Beat dop

Scusi Morelli, ma lei cos’è, posseduto?

Ma può farsi una volta gli affari suoi? Scippo culturale? Che espressione forte…si tratta piuttosto della creativa invenzione di una verità condivisa.

Lo sa benissimo come vanno queste cose, qual è il percorso. Prima una cosa non è quella, al passo successivo è tirata per i capelli, poi diventa una mezza verità e qui siamo a campo vinto, il termine c’è. Alla fine è una verità intera. E condivisa.

Ora, magari non se n’è accorto nessuno, solo lei. Non potremmo far finta di niente? Siamo la città delle eccellenze o no?

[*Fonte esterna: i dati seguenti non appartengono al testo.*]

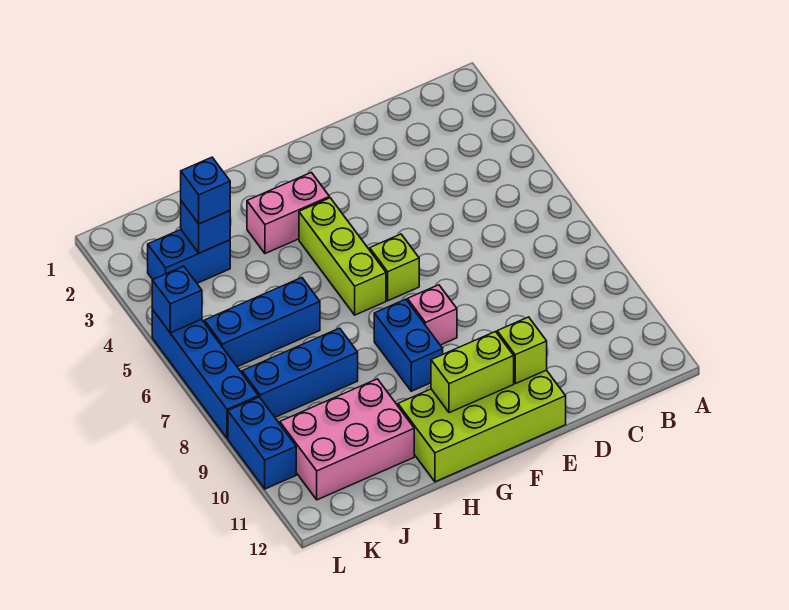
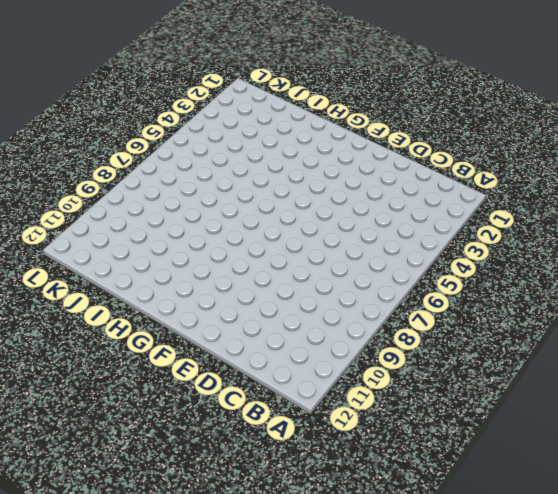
none -> lime brick E11:H12 level 1
none -> lime brick F6 level 1
none -> pink brick F8 level 1

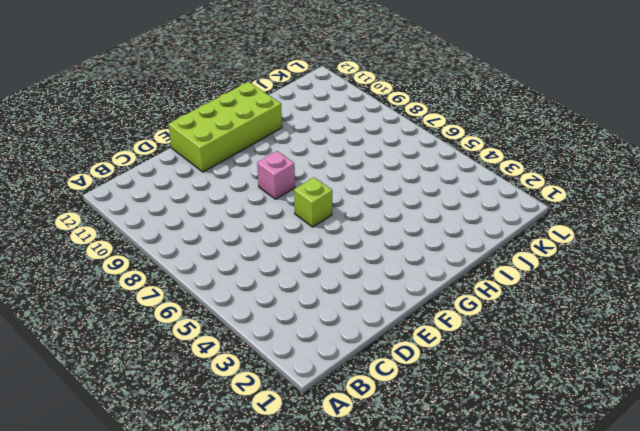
none -> pink brick G3:H3 level 1
none -> lime brick G4:G6 level 1
none -> blue brick G8:G9 level 1

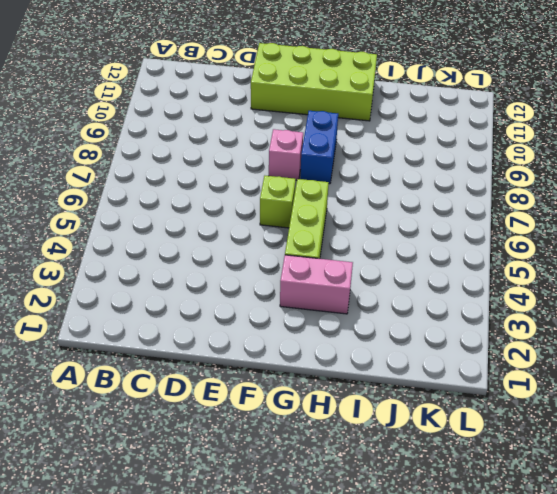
none -> blue brick I6:K6 level 1
none -> blue brick I8:K8 level 1
none -> pink brick I10:K11 level 1

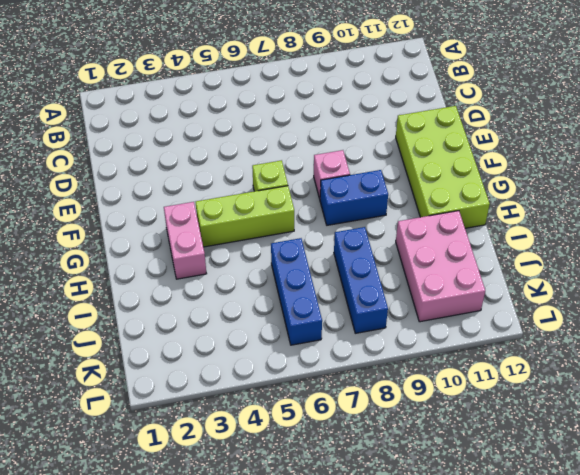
none -> blue brick J3:K3 level 1
none -> blue brick L5:L8 level 1
none -> blue brick L9:L10 level 1

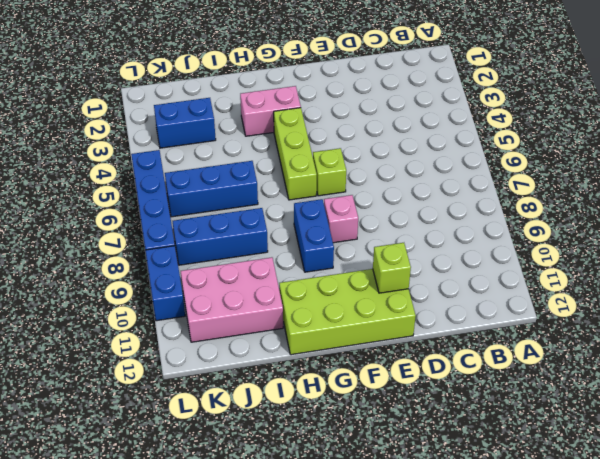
none -> lime brick F11:G11 level 2
none -> blue brick J3 level 2
none -> blue brick L5 level 2

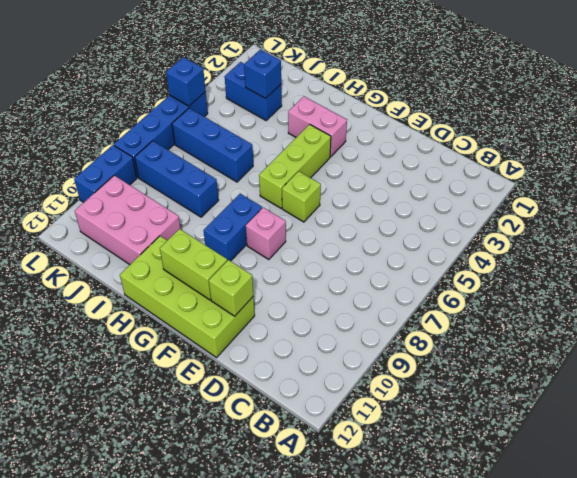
none -> blue brick J3 level 3

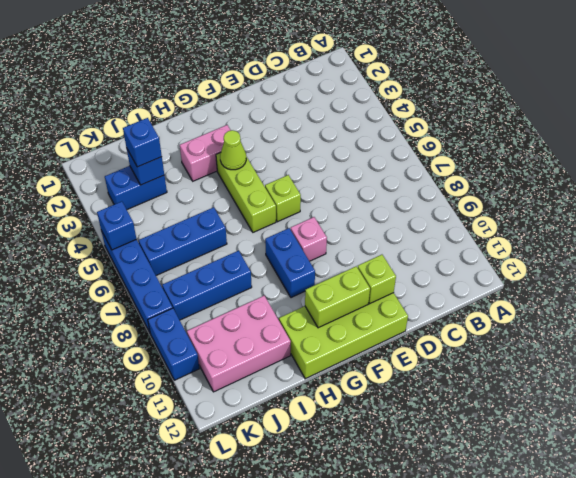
lime cone G4 level 2 -> none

Una in più una in meno cosa vuole che sia. Aceto, parmigiano, lambrusco, bel canto…Ci sta benissimo anche il beat.

Senta che idea, facciamo un bel consorzio, un consorzio beat dop. Lo mettiamo insieme agli altri prodotti e dopo un po’ ci credono anche gli americani.

Dice che lo hanno inventato loro? Impossibile, nel caso erano sicuramente emigranti modenesi. Dice che il beat era anche droga e sesso? Nooo, se fosse così Giovanardi sarebbe intervenuto per stroncarlo sul nascere.

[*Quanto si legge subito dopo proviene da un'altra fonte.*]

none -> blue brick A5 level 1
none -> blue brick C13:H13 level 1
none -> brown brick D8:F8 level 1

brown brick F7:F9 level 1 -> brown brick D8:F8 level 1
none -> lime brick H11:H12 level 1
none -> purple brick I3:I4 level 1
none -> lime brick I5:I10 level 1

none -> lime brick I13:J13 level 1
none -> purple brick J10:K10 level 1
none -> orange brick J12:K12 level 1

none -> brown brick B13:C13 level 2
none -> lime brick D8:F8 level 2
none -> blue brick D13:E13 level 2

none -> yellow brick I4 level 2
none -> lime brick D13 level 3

I beat non erano capelloni, avevano la gnagna. Del resto, io nel lontano 1967, mentre lei guardava da fuori il Grand’Italia, giravo con la prima minigonna del paese. Avevo 4 anni e una mamma beat che lavorava a Modena, naturalmente.

Come intuisce anche lei era destino che il beat approdasse a Modena e la eleggesse a Patria Natia.

Chiunque abbia fatto almeno un esame universitario ha imparato l’arte dell’arrampicata sugli specchi, io sono la campionessa in carica. Non mi frega nessuno, neanche lei. Ho un piano marketing sul web galattico: una roba virale. Tempo 24 ore il beat è nostro.